What you are asked to do: With pictures removed, the data below should be returned exactly.

───── Data below

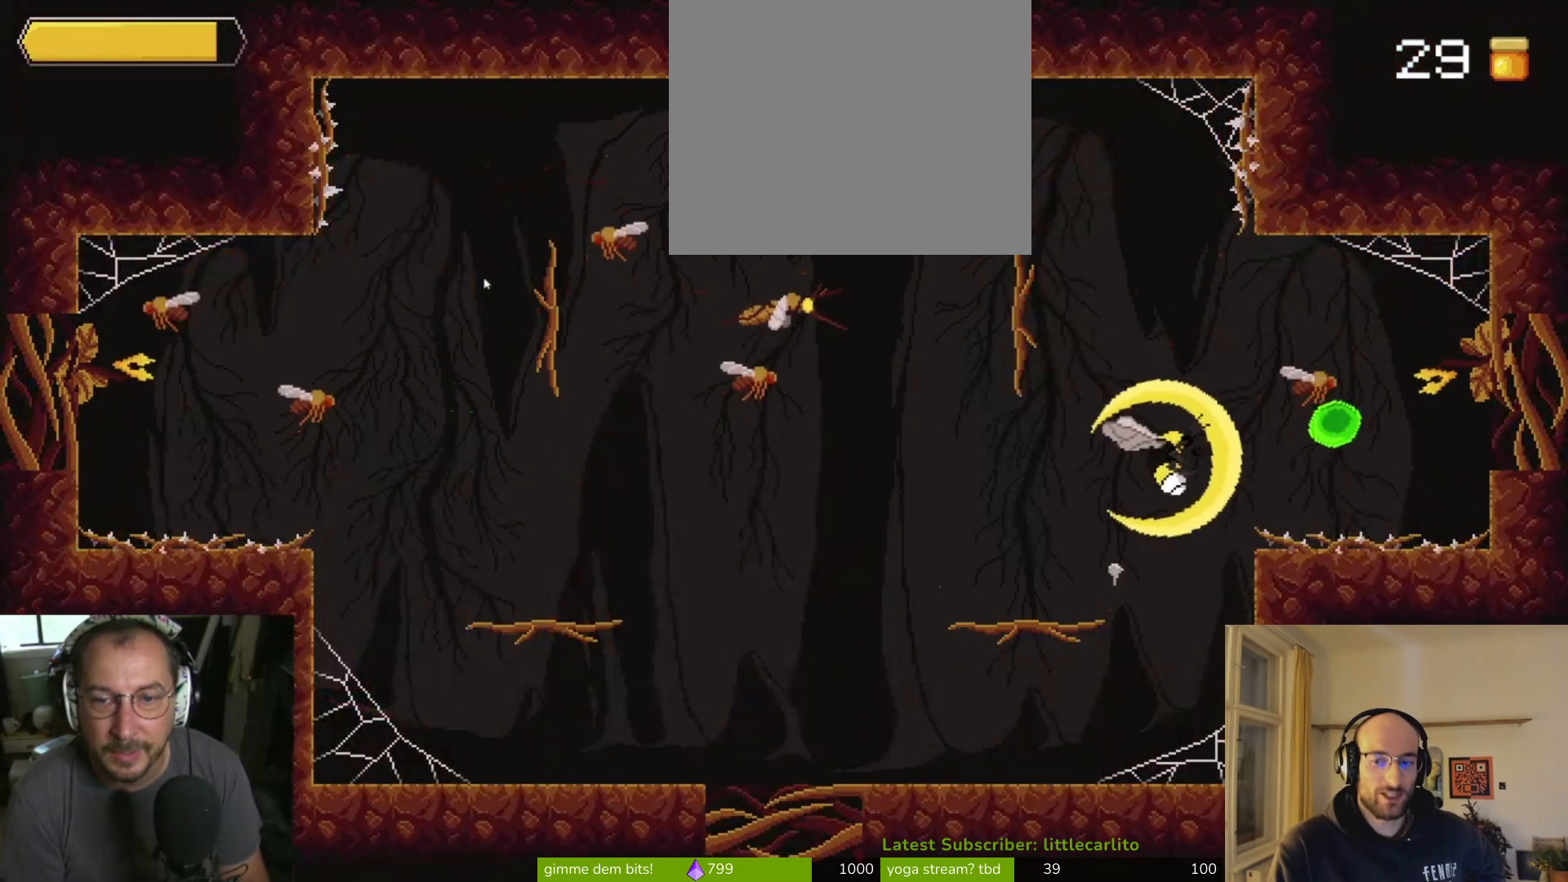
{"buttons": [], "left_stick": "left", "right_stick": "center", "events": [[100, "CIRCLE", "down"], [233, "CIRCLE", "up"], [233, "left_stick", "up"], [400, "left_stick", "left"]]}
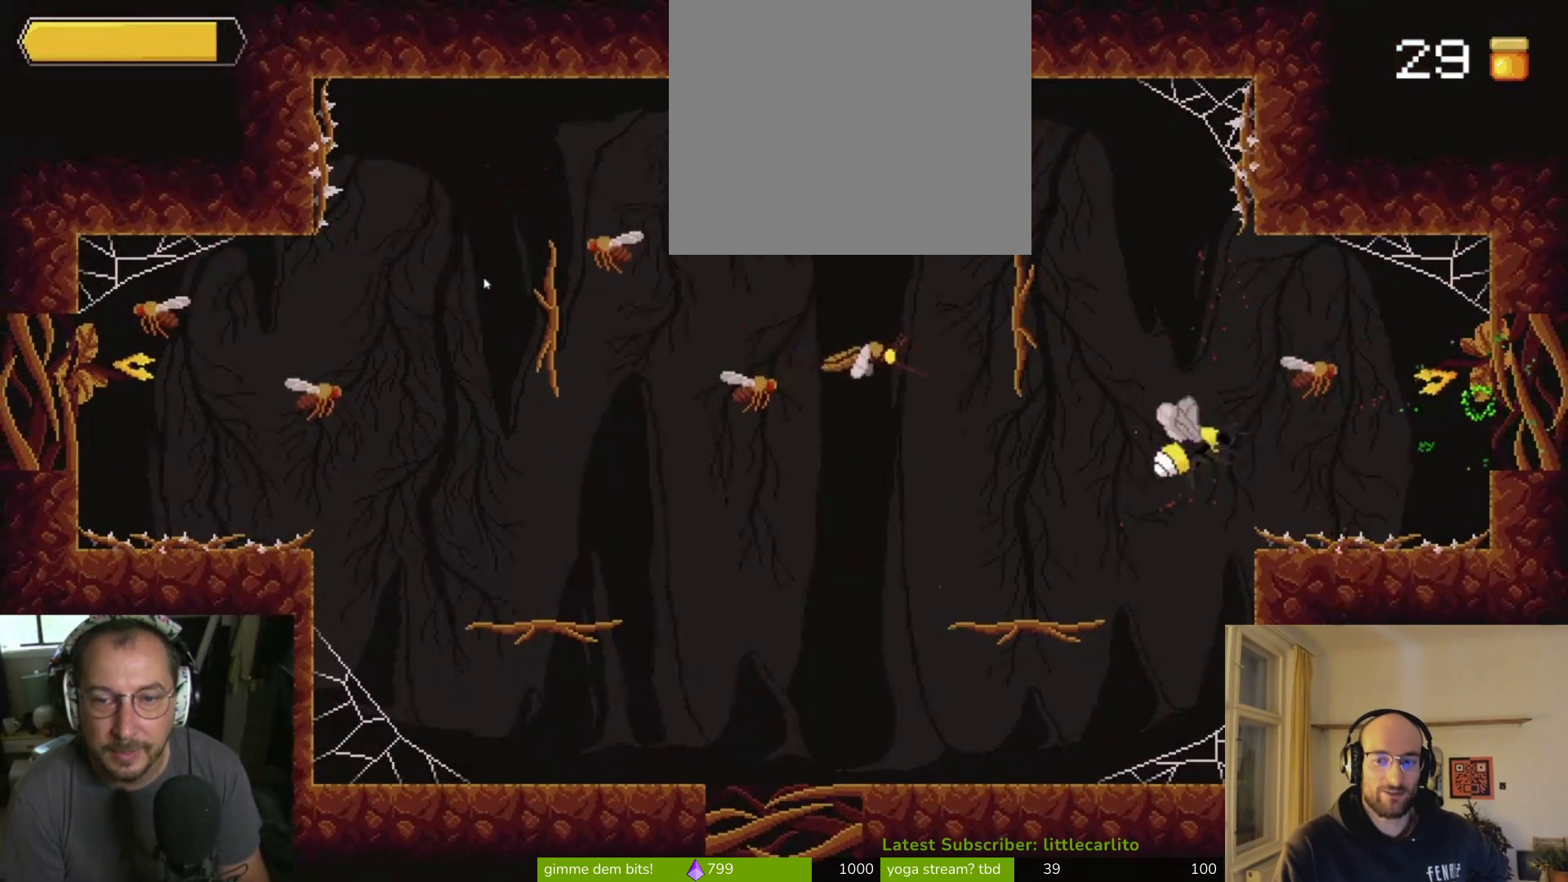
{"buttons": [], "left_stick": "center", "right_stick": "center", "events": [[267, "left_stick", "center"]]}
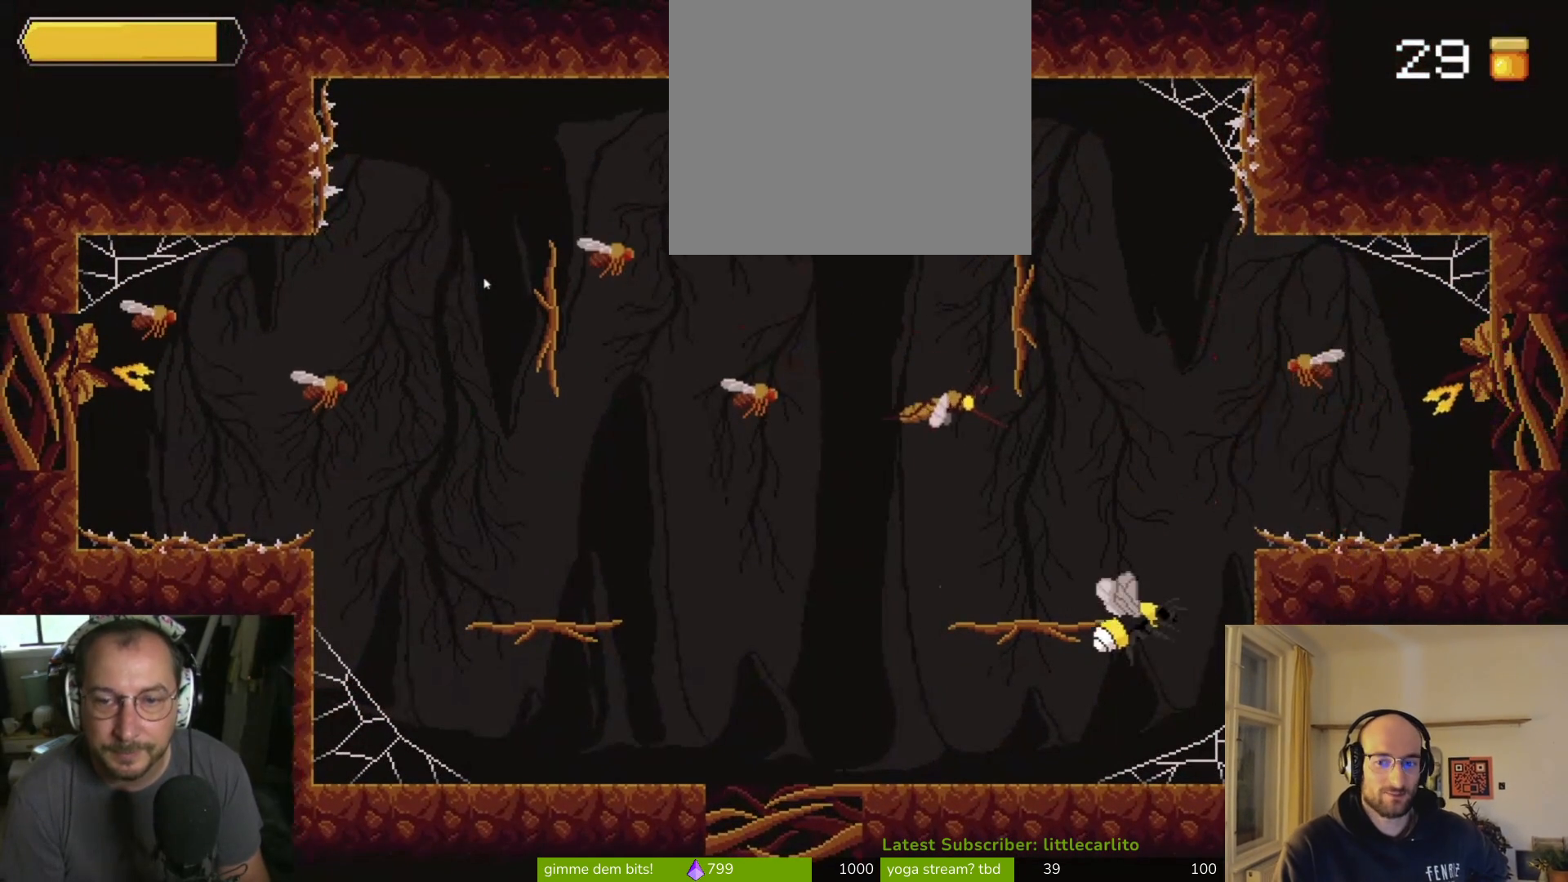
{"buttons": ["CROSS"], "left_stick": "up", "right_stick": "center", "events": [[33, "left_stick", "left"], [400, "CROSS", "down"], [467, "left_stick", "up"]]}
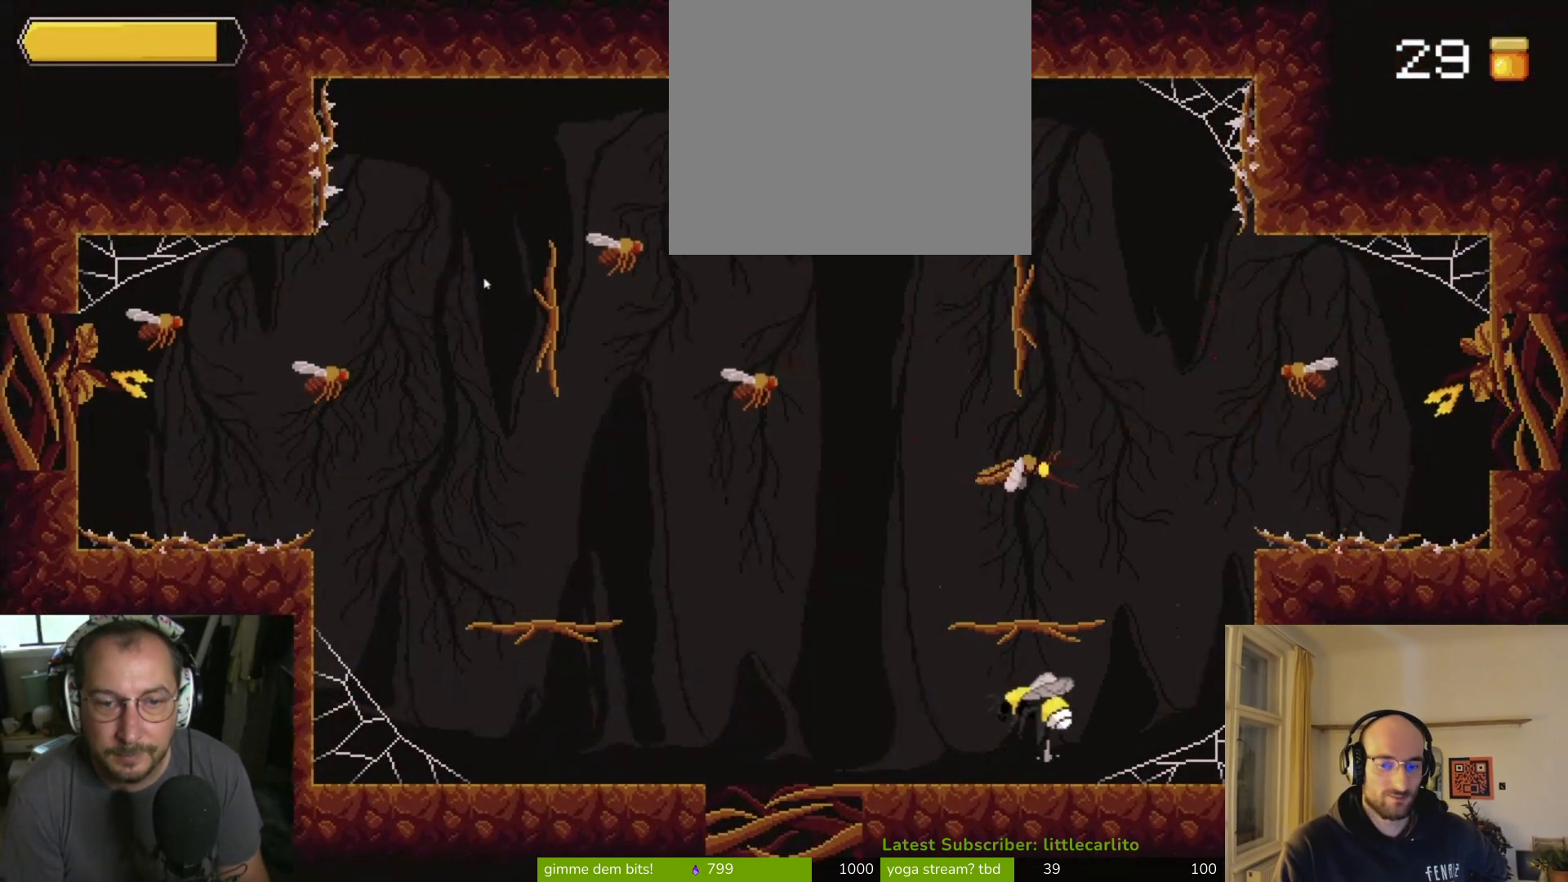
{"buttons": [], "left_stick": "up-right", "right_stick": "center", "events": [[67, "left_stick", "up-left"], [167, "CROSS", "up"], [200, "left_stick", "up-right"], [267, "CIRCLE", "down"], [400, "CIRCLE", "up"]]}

──────────

The completed task:
{"buttons": [], "left_stick": "left", "right_stick": "center", "events": [[100, "CIRCLE", "down"], [233, "CIRCLE", "up"], [233, "left_stick", "up"], [400, "left_stick", "left"]]}
{"buttons": [], "left_stick": "center", "right_stick": "center", "events": [[267, "left_stick", "center"]]}
{"buttons": ["CROSS"], "left_stick": "up", "right_stick": "center", "events": [[33, "left_stick", "left"], [400, "CROSS", "down"], [467, "left_stick", "up"]]}
{"buttons": [], "left_stick": "up-right", "right_stick": "center", "events": [[67, "left_stick", "up-left"], [167, "CROSS", "up"], [200, "left_stick", "up-right"], [267, "CIRCLE", "down"], [400, "CIRCLE", "up"]]}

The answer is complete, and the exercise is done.